Jestem na etapie odkładania kasy na profesjonalną kolumnę rektyfikacyjną ze szwedzkiej stali (ok. 1800pln).
Ale o tym kiedy indziej.
Moje nalewki:
Wiśniówka: wiśnie(bez pestek-bo z pestek wytwarza się kwas pruski) zalewam czystym spirytusem na ok. 10 dni.
Odcedzamy wywar a wiśnie zjadamy
![[zlosnik]](./images/smilies/zlosnik.gif)
Niezła jazda nr1
W garnku gotuję wodę i rozpuszczam cukier (szklanka na litr wody). Po ostudzeniu wlewamy wodę 1:1 (ok.50%) do spirytusu.
Zamykamy szczelnie, uzbrajamy się w ciepliwość

i odstawiamy na 3 miesiące do piwnicy.
Po tym okresie zlewamy wiśnówkę do butelek i nastepuje jazda nr2
W zeszłe wakacje zrobiliśmy 60l. i już się skończyła
Orzechówka: Do czystego spirytusu np. 10l wrzucamy ze 20 pokrojonych orzechów (uwaga !!!: orzech wtedy jest dobry gdy możemy go przekroić drewnianym nożem).
Po 5 dniach, nie dłużej, orzechy wyrzucamy i tak jak w przypadku wiśniówki dolewamy wody z cukrem.

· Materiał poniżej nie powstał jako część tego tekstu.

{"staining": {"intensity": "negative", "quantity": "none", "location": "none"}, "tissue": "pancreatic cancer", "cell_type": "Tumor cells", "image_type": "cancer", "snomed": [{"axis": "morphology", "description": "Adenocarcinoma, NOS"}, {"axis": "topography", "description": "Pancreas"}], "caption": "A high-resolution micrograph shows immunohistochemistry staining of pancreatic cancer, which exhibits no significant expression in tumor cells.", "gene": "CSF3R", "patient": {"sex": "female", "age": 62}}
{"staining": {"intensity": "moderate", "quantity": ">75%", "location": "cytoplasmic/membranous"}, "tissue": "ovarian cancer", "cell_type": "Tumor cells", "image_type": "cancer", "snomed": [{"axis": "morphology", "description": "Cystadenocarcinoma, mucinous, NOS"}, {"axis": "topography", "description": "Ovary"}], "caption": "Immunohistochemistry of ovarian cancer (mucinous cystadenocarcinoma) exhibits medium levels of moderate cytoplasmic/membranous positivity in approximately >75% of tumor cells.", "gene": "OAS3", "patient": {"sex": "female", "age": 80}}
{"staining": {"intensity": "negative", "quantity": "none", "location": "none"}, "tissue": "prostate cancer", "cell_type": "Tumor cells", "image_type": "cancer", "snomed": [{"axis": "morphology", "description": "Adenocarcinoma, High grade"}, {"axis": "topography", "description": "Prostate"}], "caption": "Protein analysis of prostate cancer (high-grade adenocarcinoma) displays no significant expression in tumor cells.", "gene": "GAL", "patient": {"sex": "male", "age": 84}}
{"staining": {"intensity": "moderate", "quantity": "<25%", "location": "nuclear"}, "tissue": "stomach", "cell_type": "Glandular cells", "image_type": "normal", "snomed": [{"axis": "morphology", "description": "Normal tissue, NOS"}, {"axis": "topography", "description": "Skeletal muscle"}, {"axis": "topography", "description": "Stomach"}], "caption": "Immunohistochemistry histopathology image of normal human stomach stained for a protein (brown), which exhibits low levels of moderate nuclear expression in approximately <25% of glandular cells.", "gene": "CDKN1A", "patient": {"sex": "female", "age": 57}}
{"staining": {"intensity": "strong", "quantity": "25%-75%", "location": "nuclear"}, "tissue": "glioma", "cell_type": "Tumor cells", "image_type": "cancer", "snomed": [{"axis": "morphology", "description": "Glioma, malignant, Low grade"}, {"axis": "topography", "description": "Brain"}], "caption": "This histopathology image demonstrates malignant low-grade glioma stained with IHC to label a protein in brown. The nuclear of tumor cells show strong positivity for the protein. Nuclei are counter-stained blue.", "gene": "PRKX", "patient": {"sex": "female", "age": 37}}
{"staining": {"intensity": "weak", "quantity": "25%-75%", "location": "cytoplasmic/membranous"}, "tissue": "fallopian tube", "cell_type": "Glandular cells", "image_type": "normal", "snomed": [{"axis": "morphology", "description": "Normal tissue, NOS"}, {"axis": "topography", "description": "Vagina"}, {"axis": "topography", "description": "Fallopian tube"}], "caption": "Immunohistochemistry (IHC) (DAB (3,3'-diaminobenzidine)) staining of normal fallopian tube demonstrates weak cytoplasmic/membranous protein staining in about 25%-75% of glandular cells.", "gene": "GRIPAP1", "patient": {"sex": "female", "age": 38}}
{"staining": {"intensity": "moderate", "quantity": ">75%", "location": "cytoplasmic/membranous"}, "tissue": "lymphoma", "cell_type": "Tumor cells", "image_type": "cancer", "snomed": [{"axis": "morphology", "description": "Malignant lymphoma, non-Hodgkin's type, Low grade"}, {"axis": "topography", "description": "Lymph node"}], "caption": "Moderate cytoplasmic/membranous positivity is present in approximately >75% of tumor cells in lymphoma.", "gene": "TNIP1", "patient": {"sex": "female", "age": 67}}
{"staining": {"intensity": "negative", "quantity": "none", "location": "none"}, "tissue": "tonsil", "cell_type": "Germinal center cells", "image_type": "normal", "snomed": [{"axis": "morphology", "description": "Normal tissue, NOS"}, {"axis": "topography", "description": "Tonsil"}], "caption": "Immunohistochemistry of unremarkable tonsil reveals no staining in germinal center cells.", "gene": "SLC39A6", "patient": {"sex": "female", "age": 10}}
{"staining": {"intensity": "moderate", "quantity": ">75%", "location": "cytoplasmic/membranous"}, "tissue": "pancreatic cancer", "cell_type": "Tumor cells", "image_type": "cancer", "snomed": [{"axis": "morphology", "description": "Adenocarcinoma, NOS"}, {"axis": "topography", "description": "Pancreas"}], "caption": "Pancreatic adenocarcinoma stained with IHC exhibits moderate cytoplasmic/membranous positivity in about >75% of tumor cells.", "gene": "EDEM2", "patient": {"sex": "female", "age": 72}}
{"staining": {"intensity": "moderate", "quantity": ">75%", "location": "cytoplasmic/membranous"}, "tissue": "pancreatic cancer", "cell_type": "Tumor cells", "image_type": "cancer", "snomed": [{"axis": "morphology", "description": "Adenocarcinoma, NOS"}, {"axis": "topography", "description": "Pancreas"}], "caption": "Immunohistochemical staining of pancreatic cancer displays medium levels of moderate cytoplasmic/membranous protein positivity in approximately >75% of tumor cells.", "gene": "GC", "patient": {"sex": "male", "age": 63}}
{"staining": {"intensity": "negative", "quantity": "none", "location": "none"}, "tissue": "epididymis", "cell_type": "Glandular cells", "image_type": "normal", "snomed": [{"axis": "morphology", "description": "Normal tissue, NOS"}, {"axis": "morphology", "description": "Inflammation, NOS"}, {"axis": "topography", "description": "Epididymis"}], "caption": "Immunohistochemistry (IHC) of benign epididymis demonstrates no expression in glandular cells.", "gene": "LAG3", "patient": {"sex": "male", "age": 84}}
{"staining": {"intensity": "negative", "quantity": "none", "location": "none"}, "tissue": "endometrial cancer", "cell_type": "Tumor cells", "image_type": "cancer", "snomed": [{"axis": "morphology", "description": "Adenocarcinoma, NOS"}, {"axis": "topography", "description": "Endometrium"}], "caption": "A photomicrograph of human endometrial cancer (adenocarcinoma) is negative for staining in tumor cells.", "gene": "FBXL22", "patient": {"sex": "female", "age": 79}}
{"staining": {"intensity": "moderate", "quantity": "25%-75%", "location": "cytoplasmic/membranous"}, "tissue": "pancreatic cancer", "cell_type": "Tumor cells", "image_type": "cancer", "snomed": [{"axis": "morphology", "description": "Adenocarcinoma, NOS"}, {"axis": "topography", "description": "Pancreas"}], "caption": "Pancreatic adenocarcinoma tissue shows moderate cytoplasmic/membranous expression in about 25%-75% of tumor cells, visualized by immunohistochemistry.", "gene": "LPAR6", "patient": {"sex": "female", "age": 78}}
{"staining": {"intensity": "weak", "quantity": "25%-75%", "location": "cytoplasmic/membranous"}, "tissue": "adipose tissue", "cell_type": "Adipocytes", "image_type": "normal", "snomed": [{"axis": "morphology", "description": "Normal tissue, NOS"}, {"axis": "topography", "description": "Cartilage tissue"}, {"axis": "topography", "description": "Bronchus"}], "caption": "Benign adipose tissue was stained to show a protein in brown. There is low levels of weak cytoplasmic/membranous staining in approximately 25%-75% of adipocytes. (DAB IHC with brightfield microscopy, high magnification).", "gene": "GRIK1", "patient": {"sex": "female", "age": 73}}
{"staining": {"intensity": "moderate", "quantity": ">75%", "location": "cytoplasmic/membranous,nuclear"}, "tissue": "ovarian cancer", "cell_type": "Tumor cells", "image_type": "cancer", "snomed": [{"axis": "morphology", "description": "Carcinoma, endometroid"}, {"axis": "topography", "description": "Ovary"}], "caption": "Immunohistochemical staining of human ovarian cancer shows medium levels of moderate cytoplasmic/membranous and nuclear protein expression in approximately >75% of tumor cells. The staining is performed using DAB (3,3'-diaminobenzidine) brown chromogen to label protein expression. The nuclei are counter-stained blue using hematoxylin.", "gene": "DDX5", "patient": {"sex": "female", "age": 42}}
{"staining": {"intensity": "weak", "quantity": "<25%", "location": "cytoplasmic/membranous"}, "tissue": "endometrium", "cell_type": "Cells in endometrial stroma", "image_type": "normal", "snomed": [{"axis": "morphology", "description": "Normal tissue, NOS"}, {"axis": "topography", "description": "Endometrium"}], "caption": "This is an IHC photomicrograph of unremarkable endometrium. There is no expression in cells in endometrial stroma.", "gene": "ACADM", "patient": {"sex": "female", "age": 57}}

Orzechówka musi być szczelnie zamknięta i przechowywana w chłodnym i ciemnym miejscu.
W tym wypadku trzeba uzbroić się w 3 ciepliwości, gdyż orzechówka swój smak i właściwości nabiera dopiero po roku.
Najlepsza bywa dwuletnia i wtedy jest gęściejsza.
Orzechówka posiada właściwości lecznicze (zatrucia żołądkowe itd.) w ilości 1 mały kieliszek.
W ilościach większych ma właściwości rozweselające i te właściwości polecam najbardziej.